▸ Work order
Copy every line of the material below word for word, in the same order.

Segment Start: Data

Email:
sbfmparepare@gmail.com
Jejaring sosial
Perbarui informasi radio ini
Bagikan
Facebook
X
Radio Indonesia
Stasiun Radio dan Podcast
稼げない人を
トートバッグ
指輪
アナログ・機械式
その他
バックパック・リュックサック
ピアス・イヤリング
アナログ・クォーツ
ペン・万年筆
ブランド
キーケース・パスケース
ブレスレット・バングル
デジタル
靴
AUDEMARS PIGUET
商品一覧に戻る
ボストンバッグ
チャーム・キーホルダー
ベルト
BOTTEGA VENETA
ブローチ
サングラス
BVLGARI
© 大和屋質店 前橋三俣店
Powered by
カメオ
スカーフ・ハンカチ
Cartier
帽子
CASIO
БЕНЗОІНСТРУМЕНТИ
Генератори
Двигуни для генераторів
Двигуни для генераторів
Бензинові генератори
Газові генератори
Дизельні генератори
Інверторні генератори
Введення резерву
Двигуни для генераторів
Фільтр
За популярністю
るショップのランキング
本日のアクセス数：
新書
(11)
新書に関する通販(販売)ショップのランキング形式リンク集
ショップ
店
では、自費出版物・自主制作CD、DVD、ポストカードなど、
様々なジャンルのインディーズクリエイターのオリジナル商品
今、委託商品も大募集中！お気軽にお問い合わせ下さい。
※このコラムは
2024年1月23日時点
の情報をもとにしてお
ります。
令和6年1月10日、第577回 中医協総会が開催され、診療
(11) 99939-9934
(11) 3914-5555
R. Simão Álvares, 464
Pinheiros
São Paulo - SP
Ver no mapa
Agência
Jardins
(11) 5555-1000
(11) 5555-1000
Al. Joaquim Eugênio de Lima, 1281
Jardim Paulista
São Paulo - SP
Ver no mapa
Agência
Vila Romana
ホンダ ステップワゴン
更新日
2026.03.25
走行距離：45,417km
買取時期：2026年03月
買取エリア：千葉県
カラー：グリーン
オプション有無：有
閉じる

Segment End: Data

▸ Output for this exercise
Email:
sbfmparepare@gmail.com
Jejaring sosial
Perbarui informasi radio ini
Bagikan
Facebook
X
Radio Indonesia
Stasiun Radio dan Podcast
稼げない人を
トートバッグ
指輪
アナログ・機械式
その他
バックパック・リュックサック
ピアス・イヤリング
アナログ・クォーツ
ペン・万年筆
ブランド
キーケース・パスケース
ブレスレット・バングル
デジタル
靴
AUDEMARS PIGUET
商品一覧に戻る
ボストンバッグ
チャーム・キーホルダー
ベルト
BOTTEGA VENETA
ブローチ
サングラス
BVLGARI
© 大和屋質店 前橋三俣店
Powered by
カメオ
スカーフ・ハンカチ
Cartier
帽子
CASIO
БЕНЗОІНСТРУМЕНТИ
Генератори
Двигуни для генераторів
Двигуни для генераторів
Бензинові генератори
Газові генератори
Дизельні генератори
Інверторні генератори
Введення резерву
Двигуни для генераторів
Фільтр
За популярністю
るショップのランキング
本日のアクセス数：
新書
(11)
新書に関する通販(販売)ショップのランキング形式リンク集
ショップ
店
では、自費出版物・自主制作CD、DVD、ポストカードなど、
様々なジャンルのインディーズクリエイターのオリジナル商品
今、委託商品も大募集中！お気軽にお問い合わせ下さい。
※このコラムは
2024年1月23日時点
の情報をもとにしてお
ります。
令和6年1月10日、第577回 中医協総会が開催され、診療
(11) 99939-9934
(11) 3914-5555
R. Simão Álvares, 464
Pinheiros
São Paulo - SP
Ver no mapa
Agência
Jardins
(11) 5555-1000
(11) 5555-1000
Al. Joaquim Eugênio de Lima, 1281
Jardim Paulista
São Paulo - SP
Ver no mapa
Agência
Vila Romana
ホンダ ステップワゴン
更新日
2026.03.25
走行距離：45,417km
買取時期：2026年03月
買取エリア：千葉県
カラー：グリーン
オプション有無：有
閉じる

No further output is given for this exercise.